• **About this task**
Once the line containing "left front paw: (265, 581)" is found, set down that line and each one after it exactly, through the end of the entries.

::::

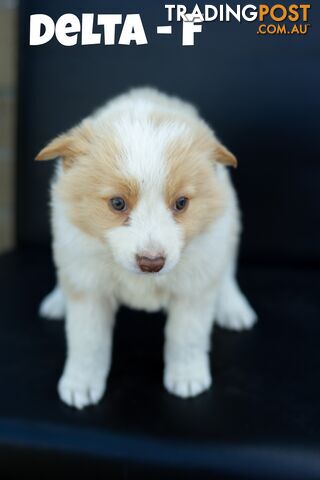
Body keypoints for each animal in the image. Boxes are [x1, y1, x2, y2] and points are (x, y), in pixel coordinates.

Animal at [37, 87, 258, 408]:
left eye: (181, 203)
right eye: (117, 203)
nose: (151, 263)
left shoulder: (195, 283)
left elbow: (187, 337)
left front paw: (188, 378)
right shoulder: (89, 284)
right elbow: (87, 342)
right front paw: (81, 384)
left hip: (228, 226)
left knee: (226, 270)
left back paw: (233, 307)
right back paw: (57, 301)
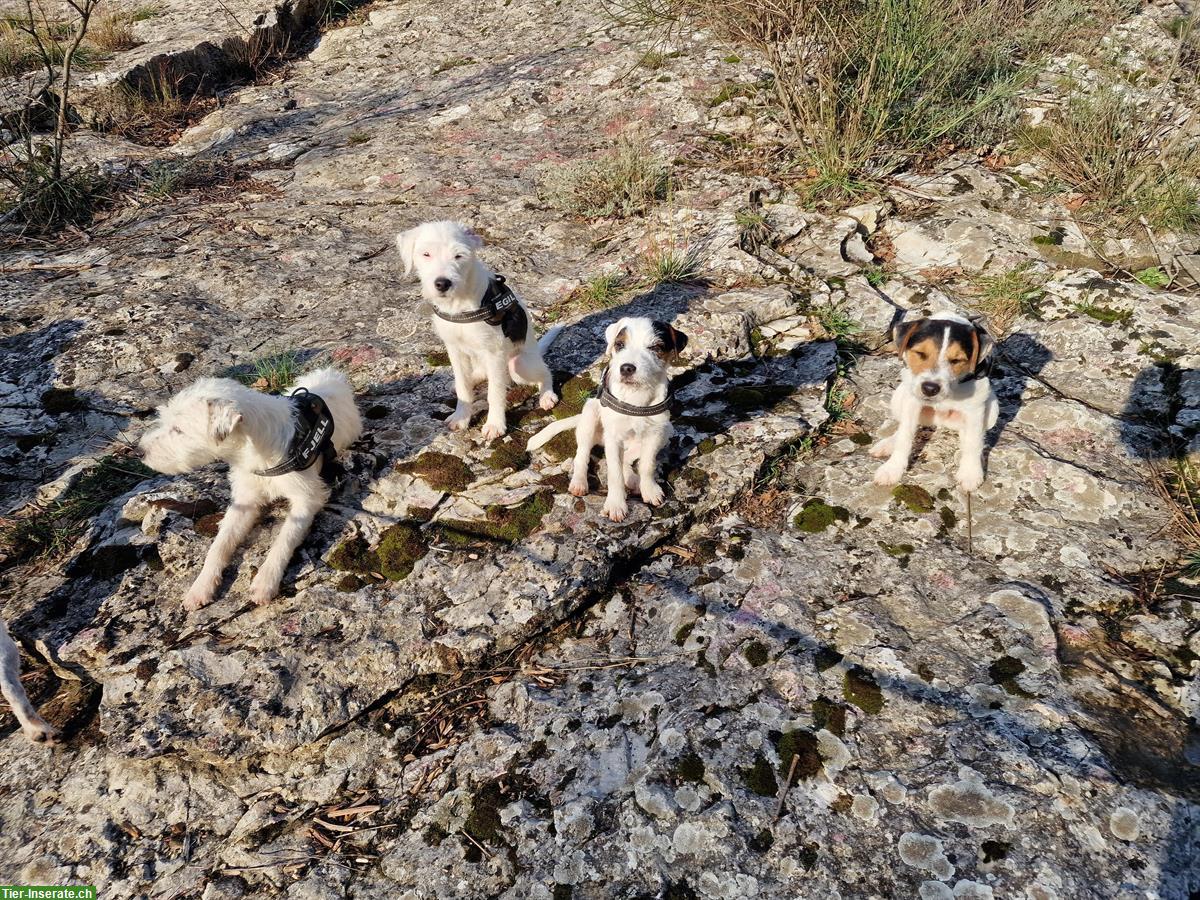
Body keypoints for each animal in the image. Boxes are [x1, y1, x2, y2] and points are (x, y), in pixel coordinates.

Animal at [139, 367, 360, 614]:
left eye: (179, 429)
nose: (140, 451)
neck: (255, 452)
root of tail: (330, 375)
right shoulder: (244, 501)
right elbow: (219, 544)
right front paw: (201, 586)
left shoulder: (307, 498)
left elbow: (285, 538)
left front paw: (265, 581)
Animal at [396, 222, 559, 441]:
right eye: (426, 254)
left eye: (459, 256)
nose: (442, 283)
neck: (459, 305)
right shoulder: (455, 350)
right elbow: (463, 388)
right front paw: (461, 417)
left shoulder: (494, 352)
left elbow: (495, 393)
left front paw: (495, 424)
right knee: (477, 376)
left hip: (519, 363)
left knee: (544, 373)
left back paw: (547, 395)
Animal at [525, 321, 686, 525]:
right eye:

::::

• **Result**
left front paw: (265, 581)
Animal at [396, 222, 559, 441]:
right eye: (426, 254)
left eye: (459, 256)
nose: (442, 283)
neck: (459, 305)
right shoulder: (455, 350)
right elbow: (463, 388)
right front paw: (461, 417)
left shoulder: (494, 352)
left elbow: (495, 393)
left front paw: (495, 424)
right knee: (477, 376)
left hip: (519, 363)
left knee: (544, 373)
left back paw: (547, 395)
Animal at [525, 321, 686, 525]:
right eye:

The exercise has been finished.